◆ **Requirement**
Exactly repeat all the records below, omitting the images they hold.

◆ **Provided records**
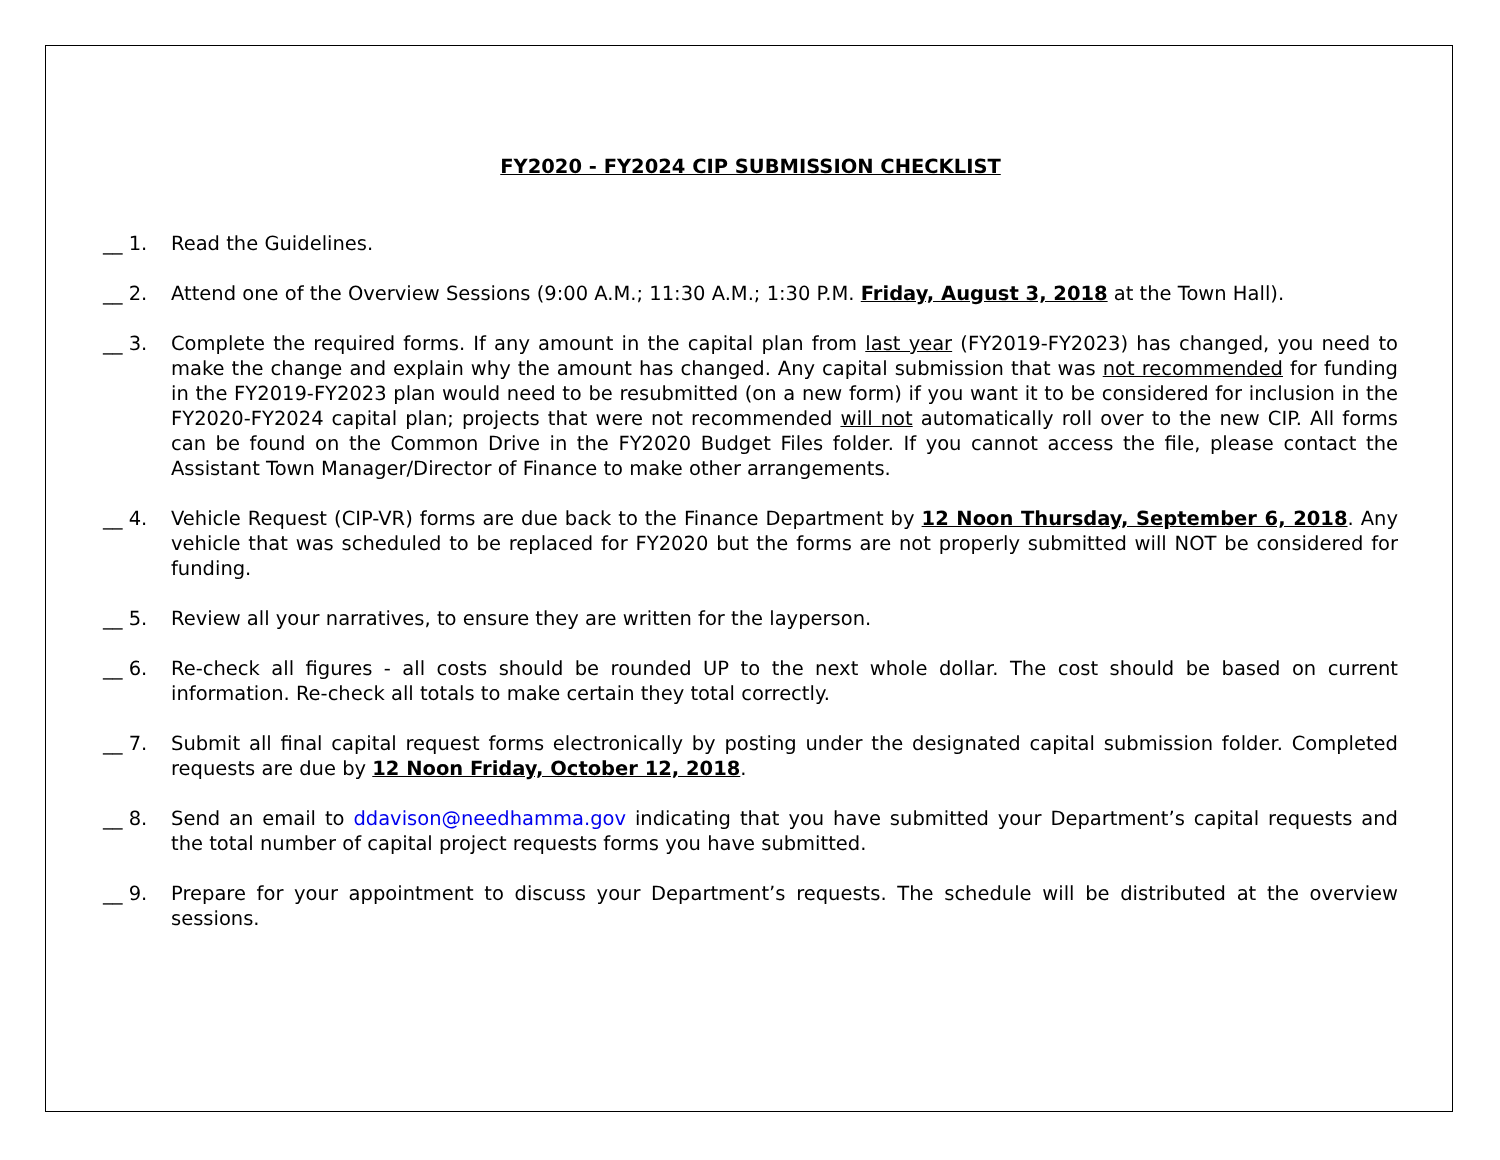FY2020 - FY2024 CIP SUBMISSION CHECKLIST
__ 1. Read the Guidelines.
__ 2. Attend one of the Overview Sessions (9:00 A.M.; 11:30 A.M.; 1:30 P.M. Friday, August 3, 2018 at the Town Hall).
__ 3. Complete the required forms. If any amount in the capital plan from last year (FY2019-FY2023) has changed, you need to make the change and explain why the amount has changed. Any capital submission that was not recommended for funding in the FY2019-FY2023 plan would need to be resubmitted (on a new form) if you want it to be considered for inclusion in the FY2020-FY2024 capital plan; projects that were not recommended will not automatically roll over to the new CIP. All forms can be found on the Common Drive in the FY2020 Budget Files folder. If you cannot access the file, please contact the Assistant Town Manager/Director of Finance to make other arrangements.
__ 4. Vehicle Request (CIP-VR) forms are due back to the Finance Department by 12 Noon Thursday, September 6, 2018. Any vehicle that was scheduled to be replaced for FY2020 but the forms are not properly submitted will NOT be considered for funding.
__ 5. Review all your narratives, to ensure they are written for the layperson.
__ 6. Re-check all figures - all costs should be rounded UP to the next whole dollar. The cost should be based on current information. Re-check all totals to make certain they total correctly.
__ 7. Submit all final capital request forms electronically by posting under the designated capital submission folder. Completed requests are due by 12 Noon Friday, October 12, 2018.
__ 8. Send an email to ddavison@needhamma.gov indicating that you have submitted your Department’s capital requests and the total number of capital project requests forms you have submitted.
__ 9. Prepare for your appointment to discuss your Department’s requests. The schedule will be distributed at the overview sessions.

◆ **Exercise output**
FY2020 - FY2024 CIP SUBMISSION CHECKLIST
__ 1. Read the Guidelines.
__ 2. Attend one of the Overview Sessions (9:00 A.M.; 11:30 A.M.; 1:30 P.M. Friday, August 3, 2018 at the Town Hall).
__ 3. Complete the required forms. If any amount in the capital plan from last year (FY2019-FY2023) has changed, you need to make the change and explain why the amount has changed. Any capital submission that was not recommended for funding in the FY2019-FY2023 plan would need to be resubmitted (on a new form) if you want it to be considered for inclusion in the FY2020-FY2024 capital plan; projects that were not recommended will not automatically roll over to the new CIP. All forms can be found on the Common Drive in the FY2020 Budget Files folder. If you cannot access the file, please contact the Assistant Town Manager/Director of Finance to make other arrangements.
__ 4. Vehicle Request (CIP-VR) forms are due back to the Finance Department by 12 Noon Thursday, September 6, 2018. Any vehicle that was scheduled to be replaced for FY2020 but the forms are not properly submitted will NOT be considered for funding.
__ 5. Review all your narratives, to ensure they are written for the layperson.
__ 6. Re-check all figures - all costs should be rounded UP to the next whole dollar. The cost should be based on current information. Re-check all totals to make certain they total correctly.
__ 7. Submit all final capital request forms electronically by posting under the designated capital submission folder. Completed requests are due by 12 Noon Friday, October 12, 2018.
__ 8. Send an email to ddavison@needhamma.gov indicating that you have submitted your Department’s capital requests and the total number of capital project requests forms you have submitted.
__ 9. Prepare for your appointment to discuss your Department’s requests. The schedule will be distributed at the overview sessions.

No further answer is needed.